→ **Task item**
Out of the lines below, please list those that hold the string "update".

→ **Stored data**
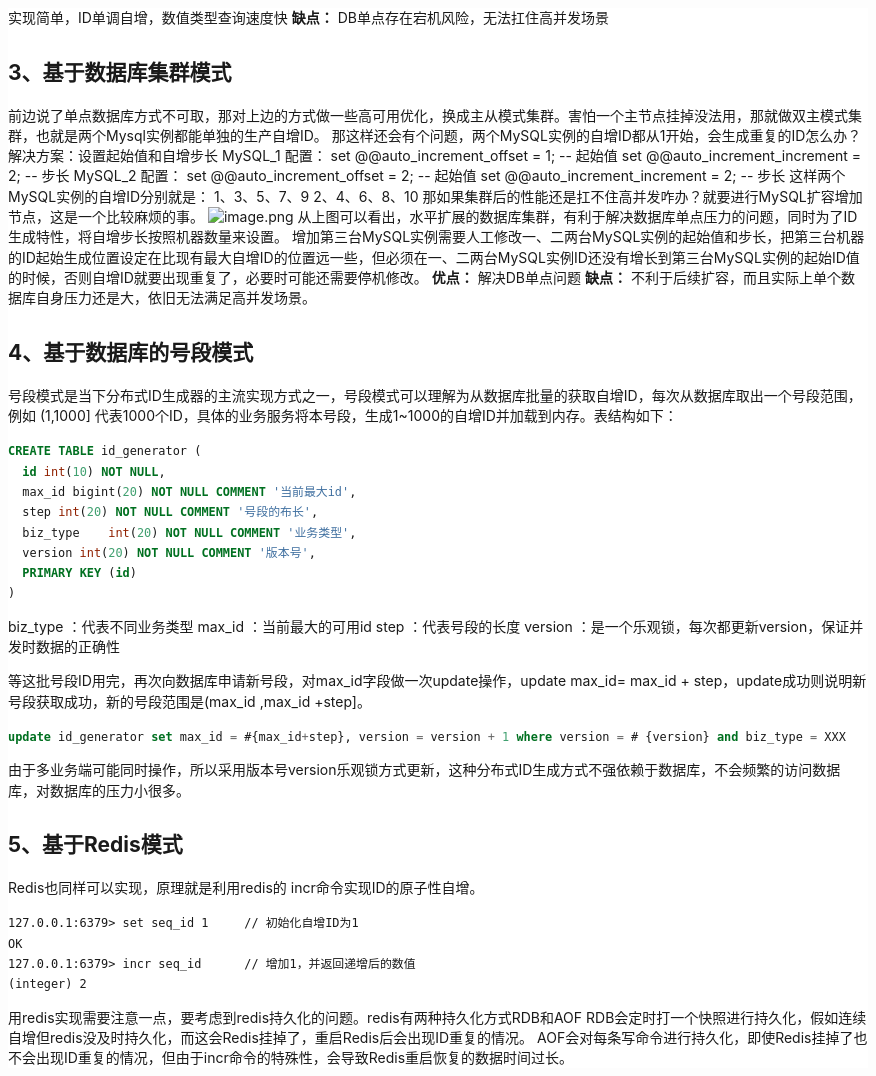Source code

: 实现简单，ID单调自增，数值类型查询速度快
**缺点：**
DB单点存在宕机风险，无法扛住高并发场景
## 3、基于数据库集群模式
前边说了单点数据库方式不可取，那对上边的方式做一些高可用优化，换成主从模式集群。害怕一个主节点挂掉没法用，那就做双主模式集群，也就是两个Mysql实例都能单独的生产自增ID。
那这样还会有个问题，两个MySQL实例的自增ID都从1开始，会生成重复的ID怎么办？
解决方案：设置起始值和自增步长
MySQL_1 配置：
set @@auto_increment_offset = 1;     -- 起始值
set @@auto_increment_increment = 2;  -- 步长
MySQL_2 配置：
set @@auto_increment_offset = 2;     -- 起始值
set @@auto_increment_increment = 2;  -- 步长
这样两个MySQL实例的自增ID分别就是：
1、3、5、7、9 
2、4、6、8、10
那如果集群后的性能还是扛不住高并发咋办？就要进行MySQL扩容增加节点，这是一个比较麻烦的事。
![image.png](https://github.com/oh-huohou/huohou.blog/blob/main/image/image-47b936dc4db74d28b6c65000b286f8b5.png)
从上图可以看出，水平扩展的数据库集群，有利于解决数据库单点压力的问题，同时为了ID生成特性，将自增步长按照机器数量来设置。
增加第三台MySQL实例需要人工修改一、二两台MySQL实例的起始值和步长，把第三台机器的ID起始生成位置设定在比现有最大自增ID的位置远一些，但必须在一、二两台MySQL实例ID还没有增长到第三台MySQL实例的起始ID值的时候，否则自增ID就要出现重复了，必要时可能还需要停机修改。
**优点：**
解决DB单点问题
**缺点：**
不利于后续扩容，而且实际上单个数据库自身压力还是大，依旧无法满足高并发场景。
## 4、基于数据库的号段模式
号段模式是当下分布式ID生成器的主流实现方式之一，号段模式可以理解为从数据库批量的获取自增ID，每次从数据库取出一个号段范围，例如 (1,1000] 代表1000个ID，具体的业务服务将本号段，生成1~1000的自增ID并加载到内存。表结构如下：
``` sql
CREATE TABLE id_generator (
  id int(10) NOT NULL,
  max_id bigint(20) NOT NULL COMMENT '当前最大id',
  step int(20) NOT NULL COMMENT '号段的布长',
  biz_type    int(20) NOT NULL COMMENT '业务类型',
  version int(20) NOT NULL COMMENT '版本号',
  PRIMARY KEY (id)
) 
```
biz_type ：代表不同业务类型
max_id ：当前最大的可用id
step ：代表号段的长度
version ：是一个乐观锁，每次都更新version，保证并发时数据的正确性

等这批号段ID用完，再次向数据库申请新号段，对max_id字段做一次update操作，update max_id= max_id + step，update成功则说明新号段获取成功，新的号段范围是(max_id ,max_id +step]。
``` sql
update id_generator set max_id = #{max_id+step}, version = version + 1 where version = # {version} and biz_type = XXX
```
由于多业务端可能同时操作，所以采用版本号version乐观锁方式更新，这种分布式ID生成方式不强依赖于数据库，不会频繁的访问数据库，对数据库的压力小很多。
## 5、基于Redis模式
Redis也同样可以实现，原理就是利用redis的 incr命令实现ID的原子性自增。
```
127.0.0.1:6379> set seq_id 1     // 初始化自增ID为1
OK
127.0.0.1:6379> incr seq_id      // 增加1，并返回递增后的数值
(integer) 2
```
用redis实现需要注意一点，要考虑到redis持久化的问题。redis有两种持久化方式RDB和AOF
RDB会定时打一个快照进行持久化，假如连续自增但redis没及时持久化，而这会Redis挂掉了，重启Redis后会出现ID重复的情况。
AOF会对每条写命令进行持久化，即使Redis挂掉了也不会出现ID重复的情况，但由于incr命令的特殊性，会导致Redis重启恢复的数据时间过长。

→ **Reply**
等这批号段ID用完，再次向数据库申请新号段，对max_id字段做一次update操作，update max_id= max_id + step，update成功则说明新号段获取成功，新的号段范围是(max_id ,max_id +step]。
update id_generator set max_id = #{max_id+step}, version = version + 1 where version = # {version} and biz_type = XXX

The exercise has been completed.